[Entries from a dataset]
#####

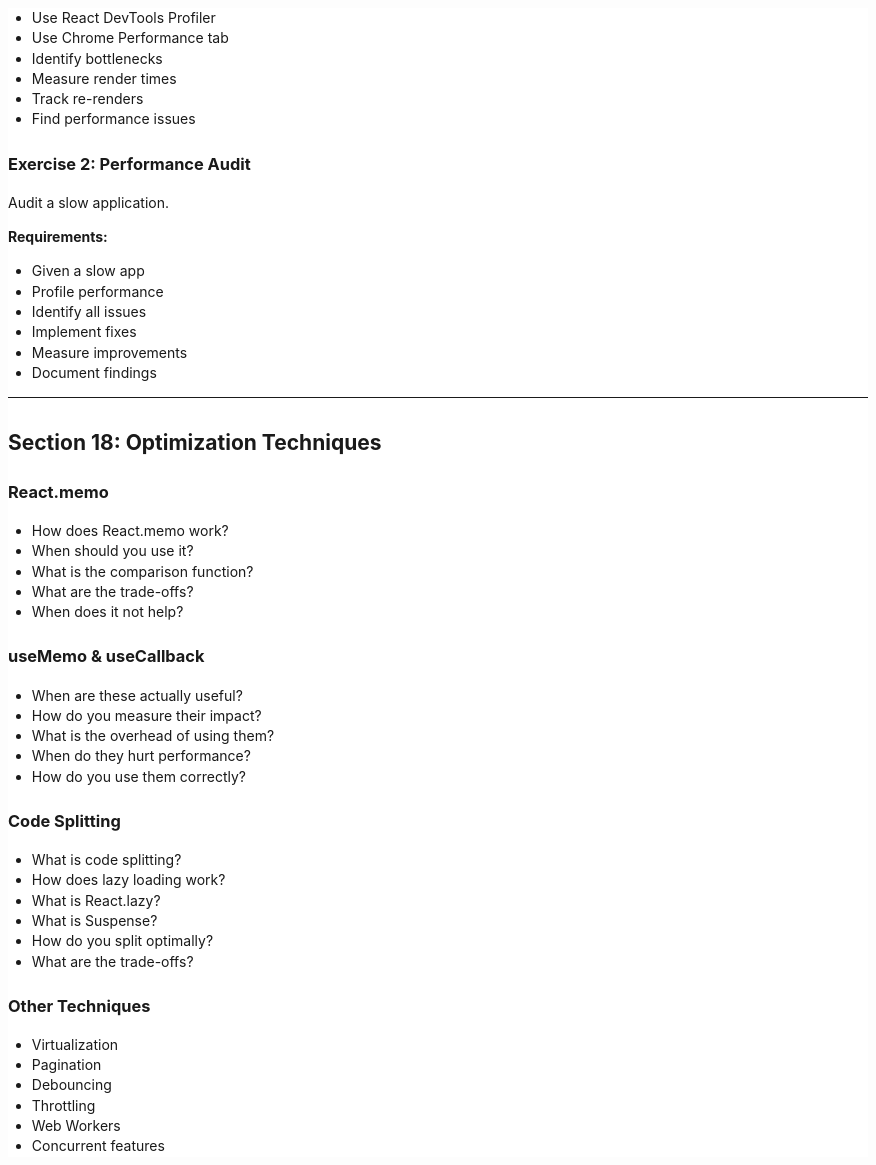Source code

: - Use React DevTools Profiler
- Use Chrome Performance tab
- Identify bottlenecks
- Measure render times
- Track re-renders
- Find performance issues

### Exercise 2: Performance Audit

Audit a slow application.

**Requirements:**

- Given a slow app
- Profile performance
- Identify all issues
- Implement fixes
- Measure improvements
- Document findings

---

## Section 18: Optimization Techniques

### React.memo

- How does React.memo work?
- When should you use it?
- What is the comparison function?
- What are the trade-offs?
- When does it not help?

### useMemo & useCallback

- When are these actually useful?
- How do you measure their impact?
- What is the overhead of using them?
- When do they hurt performance?
- How do you use them correctly?

### Code Splitting

- What is code splitting?
- How does lazy loading work?
- What is React.lazy?
- What is Suspense?
- How do you split optimally?
- What are the trade-offs?

### Other Techniques

- Virtualization
- Pagination
- Debouncing
- Throttling
- Web Workers
- Concurrent features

#####

▸ ASSIGNED TASK
Write out the text of every entry word for word, and leave out the pictures.

▸ WRITTEN SOLUTION
Source code

: - Use React DevTools Profiler
- Use Chrome Performance tab
- Identify bottlenecks
- Measure render times
- Track re-renders
- Find performance issues

### Exercise 2: Performance Audit

Audit a slow application.

**Requirements:**

- Given a slow app
- Profile performance
- Identify all issues
- Implement fixes
- Measure improvements
- Document findings

---

## Section 18: Optimization Techniques

### React.memo

- How does React.memo work?
- When should you use it?
- What is the comparison function?
- What are the trade-offs?
- When does it not help?

### useMemo & useCallback

- When are these actually useful?
- How do you measure their impact?
- What is the overhead of using them?
- When do they hurt performance?
- How do you use them correctly?

### Code Splitting

- What is code splitting?
- How does lazy loading work?
- What is React.lazy?
- What is Suspense?
- How do you split optimally?
- What are the trade-offs?

### Other Techniques

- Virtualization
- Pagination
- Debouncing
- Throttling
- Web Workers
- Concurrent features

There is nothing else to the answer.